The task: Your answer should be the records, copied exactly, with the pictures removed.

(Entries taken from a collection)
_ _ _
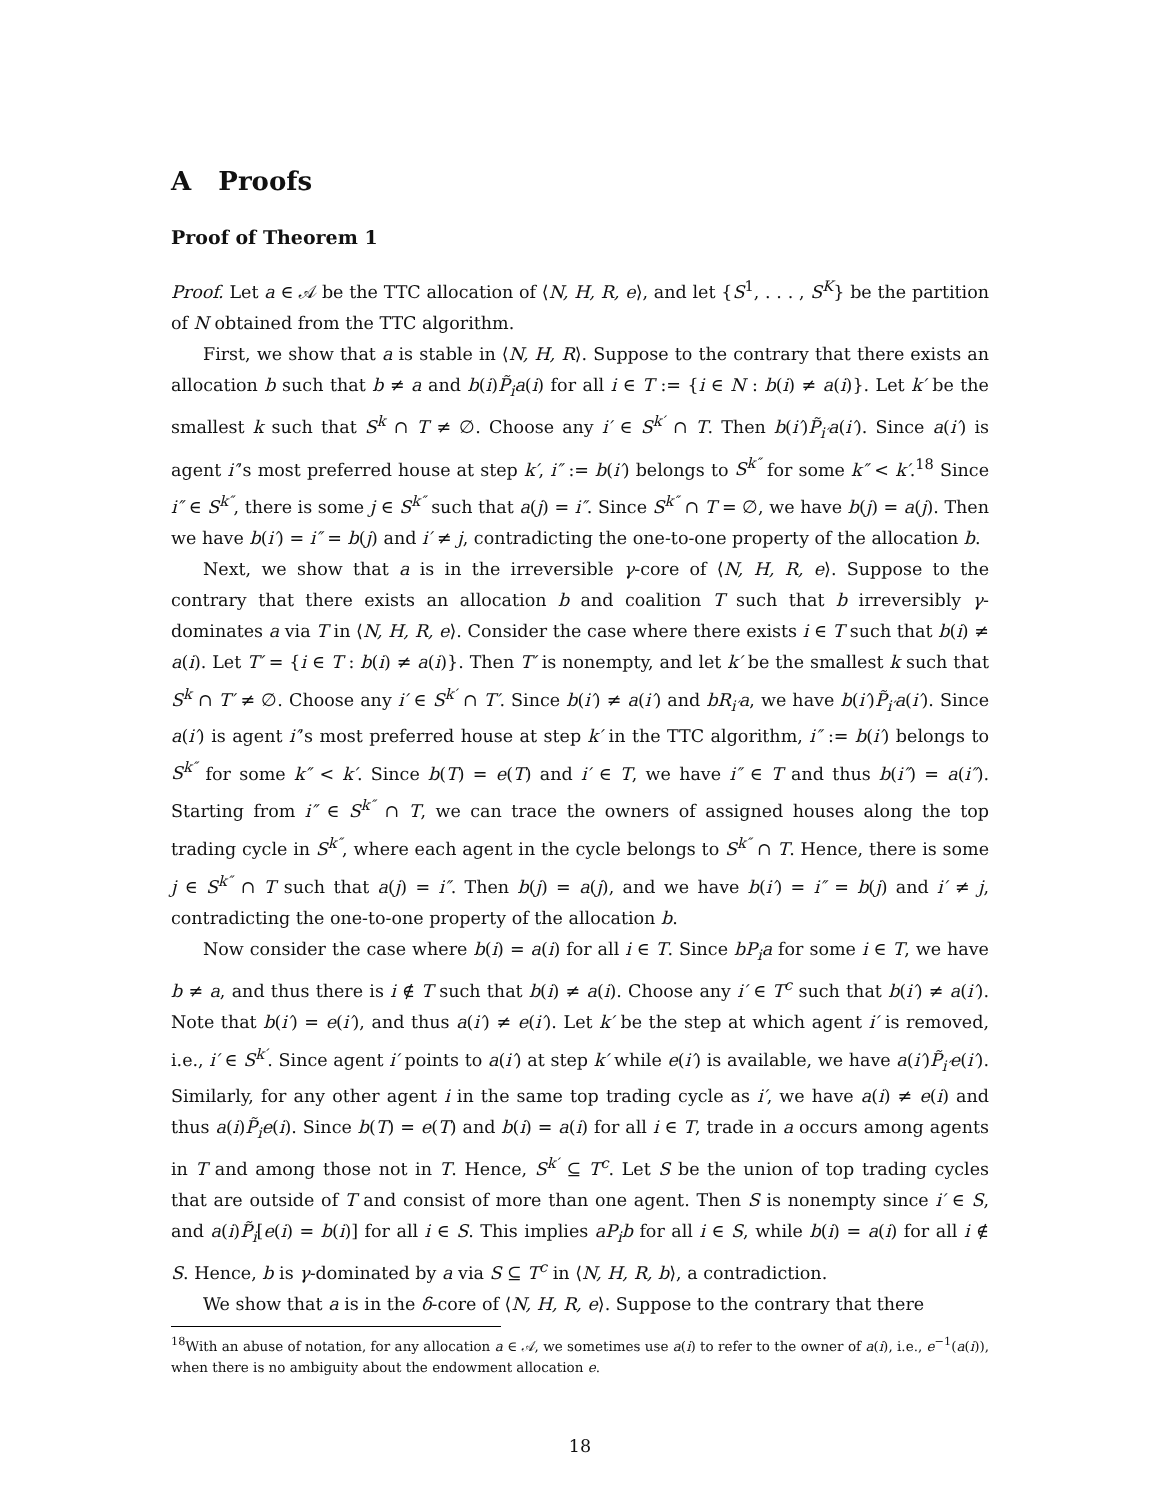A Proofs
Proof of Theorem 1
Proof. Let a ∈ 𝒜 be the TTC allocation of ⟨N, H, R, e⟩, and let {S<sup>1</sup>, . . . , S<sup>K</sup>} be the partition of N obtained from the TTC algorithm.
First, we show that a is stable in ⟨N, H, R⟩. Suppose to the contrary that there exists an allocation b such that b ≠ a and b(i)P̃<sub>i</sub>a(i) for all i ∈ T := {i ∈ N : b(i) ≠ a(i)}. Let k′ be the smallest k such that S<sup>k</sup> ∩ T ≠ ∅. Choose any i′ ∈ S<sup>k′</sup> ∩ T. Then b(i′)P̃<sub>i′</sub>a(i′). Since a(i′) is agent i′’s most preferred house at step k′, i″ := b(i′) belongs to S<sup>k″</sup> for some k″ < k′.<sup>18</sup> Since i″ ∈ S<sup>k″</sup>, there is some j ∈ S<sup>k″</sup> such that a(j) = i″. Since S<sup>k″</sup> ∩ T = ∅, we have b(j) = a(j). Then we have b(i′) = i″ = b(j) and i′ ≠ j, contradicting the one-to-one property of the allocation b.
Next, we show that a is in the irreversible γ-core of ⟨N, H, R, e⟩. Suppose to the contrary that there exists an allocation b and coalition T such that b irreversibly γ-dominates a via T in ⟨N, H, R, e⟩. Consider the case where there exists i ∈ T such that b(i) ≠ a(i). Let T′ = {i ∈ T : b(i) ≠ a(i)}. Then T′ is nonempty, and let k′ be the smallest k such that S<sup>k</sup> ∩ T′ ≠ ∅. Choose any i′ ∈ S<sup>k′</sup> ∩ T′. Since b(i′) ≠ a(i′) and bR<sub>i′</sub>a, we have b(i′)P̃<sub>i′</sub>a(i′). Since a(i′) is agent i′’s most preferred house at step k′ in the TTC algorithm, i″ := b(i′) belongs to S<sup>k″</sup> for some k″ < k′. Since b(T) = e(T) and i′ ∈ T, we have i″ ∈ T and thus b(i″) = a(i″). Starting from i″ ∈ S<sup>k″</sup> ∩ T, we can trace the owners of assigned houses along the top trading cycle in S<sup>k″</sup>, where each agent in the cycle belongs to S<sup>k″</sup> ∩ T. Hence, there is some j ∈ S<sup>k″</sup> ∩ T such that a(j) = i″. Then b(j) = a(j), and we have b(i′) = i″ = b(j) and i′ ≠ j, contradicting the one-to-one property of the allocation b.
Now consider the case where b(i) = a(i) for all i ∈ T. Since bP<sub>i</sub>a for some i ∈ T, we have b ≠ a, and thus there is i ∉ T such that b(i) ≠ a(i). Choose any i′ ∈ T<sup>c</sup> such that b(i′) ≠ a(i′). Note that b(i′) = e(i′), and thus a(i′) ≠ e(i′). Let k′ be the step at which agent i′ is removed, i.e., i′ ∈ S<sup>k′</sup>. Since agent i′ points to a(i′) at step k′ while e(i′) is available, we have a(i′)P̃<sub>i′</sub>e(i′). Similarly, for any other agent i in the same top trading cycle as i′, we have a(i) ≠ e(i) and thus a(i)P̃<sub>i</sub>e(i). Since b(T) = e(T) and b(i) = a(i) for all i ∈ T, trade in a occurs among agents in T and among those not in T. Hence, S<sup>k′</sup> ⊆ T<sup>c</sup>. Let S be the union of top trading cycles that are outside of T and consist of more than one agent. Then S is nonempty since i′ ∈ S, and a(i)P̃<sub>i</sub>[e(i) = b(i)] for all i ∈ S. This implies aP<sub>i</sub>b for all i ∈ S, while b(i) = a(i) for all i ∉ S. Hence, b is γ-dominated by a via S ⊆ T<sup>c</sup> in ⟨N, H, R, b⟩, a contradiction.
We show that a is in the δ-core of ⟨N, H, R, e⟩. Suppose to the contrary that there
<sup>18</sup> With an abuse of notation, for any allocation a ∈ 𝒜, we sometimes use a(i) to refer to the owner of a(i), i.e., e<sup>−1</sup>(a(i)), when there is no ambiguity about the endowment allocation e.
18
_ _ _
Result:
A Proofs
Proof of Theorem 1
Proof. Let a ∈ 𝒜 be the TTC allocation of ⟨N, H, R, e⟩, and let {S<sup>1</sup>, . . . , S<sup>K</sup>} be the partition of N obtained from the TTC algorithm.
First, we show that a is stable in ⟨N, H, R⟩. Suppose to the contrary that there exists an allocation b such that b ≠ a and b(i)P̃<sub>i</sub>a(i) for all i ∈ T := {i ∈ N : b(i) ≠ a(i)}. Let k′ be the smallest k such that S<sup>k</sup> ∩ T ≠ ∅. Choose any i′ ∈ S<sup>k′</sup> ∩ T. Then b(i′)P̃<sub>i′</sub>a(i′). Since a(i′) is agent i′’s most preferred house at step k′, i″ := b(i′) belongs to S<sup>k″</sup> for some k″ < k′.<sup>18</sup> Since i″ ∈ S<sup>k″</sup>, there is some j ∈ S<sup>k″</sup> such that a(j) = i″. Since S<sup>k″</sup> ∩ T = ∅, we have b(j) = a(j). Then we have b(i′) = i″ = b(j) and i′ ≠ j, contradicting the one-to-one property of the allocation b.
Next, we show that a is in the irreversible γ-core of ⟨N, H, R, e⟩. Suppose to the contrary that there exists an allocation b and coalition T such that b irreversibly γ-dominates a via T in ⟨N, H, R, e⟩. Consider the case where there exists i ∈ T such that b(i) ≠ a(i). Let T′ = {i ∈ T : b(i) ≠ a(i)}. Then T′ is nonempty, and let k′ be the smallest k such that S<sup>k</sup> ∩ T′ ≠ ∅. Choose any i′ ∈ S<sup>k′</sup> ∩ T′. Since b(i′) ≠ a(i′) and bR<sub>i′</sub>a, we have b(i′)P̃<sub>i′</sub>a(i′). Since a(i′) is agent i′’s most preferred house at step k′ in the TTC algorithm, i″ := b(i′) belongs to S<sup>k″</sup> for some k″ < k′. Since b(T) = e(T) and i′ ∈ T, we have i″ ∈ T and thus b(i″) = a(i″). Starting from i″ ∈ S<sup>k″</sup> ∩ T, we can trace the owners of assigned houses along the top trading cycle in S<sup>k″</sup>, where each agent in the cycle belongs to S<sup>k″</sup> ∩ T. Hence, there is some j ∈ S<sup>k″</sup> ∩ T such that a(j) = i″. Then b(j) = a(j), and we have b(i′) = i″ = b(j) and i′ ≠ j, contradicting the one-to-one property of the allocation b.
Now consider the case where b(i) = a(i) for all i ∈ T. Since bP<sub>i</sub>a for some i ∈ T, we have b ≠ a, and thus there is i ∉ T such that b(i) ≠ a(i). Choose any i′ ∈ T<sup>c</sup> such that b(i′) ≠ a(i′). Note that b(i′) = e(i′), and thus a(i′) ≠ e(i′). Let k′ be the step at which agent i′ is removed, i.e., i′ ∈ S<sup>k′</sup>. Since agent i′ points to a(i′) at step k′ while e(i′) is available, we have a(i′)P̃<sub>i′</sub>e(i′). Similarly, for any other agent i in the same top trading cycle as i′, we have a(i) ≠ e(i) and thus a(i)P̃<sub>i</sub>e(i). Since b(T) = e(T) and b(i) = a(i) for all i ∈ T, trade in a occurs among agents in T and among those not in T. Hence, S<sup>k′</sup> ⊆ T<sup>c</sup>. Let S be the union of top trading cycles that are outside of T and consist of more than one agent. Then S is nonempty since i′ ∈ S, and a(i)P̃<sub>i</sub>[e(i) = b(i)] for all i ∈ S. This implies aP<sub>i</sub>b for all i ∈ S, while b(i) = a(i) for all i ∉ S. Hence, b is γ-dominated by a via S ⊆ T<sup>c</sup> in ⟨N, H, R, b⟩, a contradiction.
We show that a is in the δ-core of ⟨N, H, R, e⟩. Suppose to the contrary that there
<sup>18</sup> With an abuse of notation, for any allocation a ∈ 𝒜, we sometimes use a(i) to refer to the owner of a(i), i.e., e<sup>−1</sup>(a(i)), when there is no ambiguity about the endowment allocation e.
18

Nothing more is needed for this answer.